Fóruns populares entregam 27 propostas de segurança pública em ano eleitoral
Documento prioriza prevenção, direitos e alternativas à ‘guerra às drogas’ e será levado a candidatos à Presidência e governos estaduais

Fóruns populares lançaram 27 pontos “inegociáveis” por uma segurança pública que proteja a vida, centrados em prevenção e garantia de direitos.
O objetivo é apresentar as propostas a candidatos à Presidência e ao máximo de candidatos aos governos dos estados durante a campanha eleitoral.
A 1ª Conferência Popular de Segurança Pública do Brasil (ConsepBR) ocorreu em Fortaleza entre 19 e 21 de agosto, com 300 representantes de fóruns e entidades de 16 estados.
As pautas incluem reorientação do investimento para prevenção, educação, saúde, trabalho e renda; mudanças nos códigos penal e processual; aumento de penas; diminuição da maioridade penal; estratégias comunitárias de policiamento; mediação de conflitos; e segurança alimentar.
Edna Jatobá, coordenadora executiva do Gabinete de Assessoria Jurídica às Organizações Populares (Gajob) e articuladora do Fórum Popular de Segurança Pública do Nordeste, disse que é preciso “reorientar o investimento para programas de prevenção” e ver segurança como política integrada a outros direitos.
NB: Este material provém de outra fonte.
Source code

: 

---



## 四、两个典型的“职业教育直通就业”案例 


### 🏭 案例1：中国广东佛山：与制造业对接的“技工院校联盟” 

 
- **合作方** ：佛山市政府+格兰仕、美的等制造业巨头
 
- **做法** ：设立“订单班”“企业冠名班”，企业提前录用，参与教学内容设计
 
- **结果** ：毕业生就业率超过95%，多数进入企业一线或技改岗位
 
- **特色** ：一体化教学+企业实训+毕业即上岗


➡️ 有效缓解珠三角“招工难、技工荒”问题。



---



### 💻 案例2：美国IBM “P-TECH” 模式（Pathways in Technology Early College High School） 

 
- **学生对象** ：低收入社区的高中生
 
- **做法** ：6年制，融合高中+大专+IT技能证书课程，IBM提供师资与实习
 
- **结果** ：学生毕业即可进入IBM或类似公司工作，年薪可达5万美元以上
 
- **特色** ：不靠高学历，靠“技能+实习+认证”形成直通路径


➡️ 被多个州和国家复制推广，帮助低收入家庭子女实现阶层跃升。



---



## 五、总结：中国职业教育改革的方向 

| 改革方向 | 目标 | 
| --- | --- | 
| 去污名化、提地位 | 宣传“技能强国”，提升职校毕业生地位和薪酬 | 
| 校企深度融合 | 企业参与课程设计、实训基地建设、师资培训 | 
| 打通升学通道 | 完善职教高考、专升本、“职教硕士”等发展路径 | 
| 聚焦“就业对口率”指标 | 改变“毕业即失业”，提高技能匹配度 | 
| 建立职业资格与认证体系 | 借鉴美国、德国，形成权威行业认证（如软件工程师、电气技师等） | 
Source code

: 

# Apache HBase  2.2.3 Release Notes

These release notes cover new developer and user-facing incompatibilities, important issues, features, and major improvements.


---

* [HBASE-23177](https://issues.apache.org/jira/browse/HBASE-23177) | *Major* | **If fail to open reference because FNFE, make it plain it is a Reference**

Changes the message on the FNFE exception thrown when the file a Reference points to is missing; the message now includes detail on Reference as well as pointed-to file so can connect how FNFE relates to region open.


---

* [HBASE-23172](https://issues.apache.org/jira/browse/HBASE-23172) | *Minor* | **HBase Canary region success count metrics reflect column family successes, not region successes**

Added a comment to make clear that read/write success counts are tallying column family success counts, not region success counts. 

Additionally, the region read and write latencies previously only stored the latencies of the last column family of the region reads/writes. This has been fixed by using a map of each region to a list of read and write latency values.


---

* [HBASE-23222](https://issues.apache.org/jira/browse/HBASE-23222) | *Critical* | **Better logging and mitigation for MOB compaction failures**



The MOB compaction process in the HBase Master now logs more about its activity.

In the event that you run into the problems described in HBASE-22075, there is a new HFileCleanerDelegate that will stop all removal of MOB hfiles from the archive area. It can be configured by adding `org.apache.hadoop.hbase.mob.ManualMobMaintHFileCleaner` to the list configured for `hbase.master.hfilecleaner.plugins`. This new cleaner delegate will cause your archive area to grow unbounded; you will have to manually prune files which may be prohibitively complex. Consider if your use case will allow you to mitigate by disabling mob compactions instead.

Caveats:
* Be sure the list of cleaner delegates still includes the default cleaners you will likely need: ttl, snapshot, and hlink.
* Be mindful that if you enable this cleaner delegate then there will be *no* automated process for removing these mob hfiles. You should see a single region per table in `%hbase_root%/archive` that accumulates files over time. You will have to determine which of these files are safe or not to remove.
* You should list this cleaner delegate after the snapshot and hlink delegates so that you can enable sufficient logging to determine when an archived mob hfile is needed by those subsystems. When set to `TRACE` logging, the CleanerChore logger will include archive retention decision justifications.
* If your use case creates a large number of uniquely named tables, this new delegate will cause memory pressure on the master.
Gerlane Simões, do Fórum Popular de Segurança Pública do Nordeste e de Pernambuco, disse que fazer a conferência antes das eleições serviu para “colocar o dedo na ferida” dos candidatos e que a ideia é encaminhar as propostas a todos os candidatos alcançáveis.
A carta dos fóruns propõe tratar drogas como questão de saúde e social, não guerra contra pessoas pobres, e priorizar o sufocamento de grandes facções e o desmonte de grupos criminosos armados por operações inteligentes.
18 mortes por dia — média de homicídios cometidos por violência policial apontada para 2025
Mais de 40.000 mortes violentas intencionais em 2025 — total anual citado
R$ 4,5 bilhões — investimento em armamento e policiamento em Pernambuco em 2025, segundo a discussão no evento
"A guerra às drogas tem sido um pretexto para praticar o genocídio contra a juventude pobre, negra e periférica", afirmou Jatobá durante a conferência.
Próximo passo: os organizadores vão encaminhar a carta com as 27 propostas a candidaturas presidenciais e a candidatos aos governos estaduais durante a campanha eleitoral.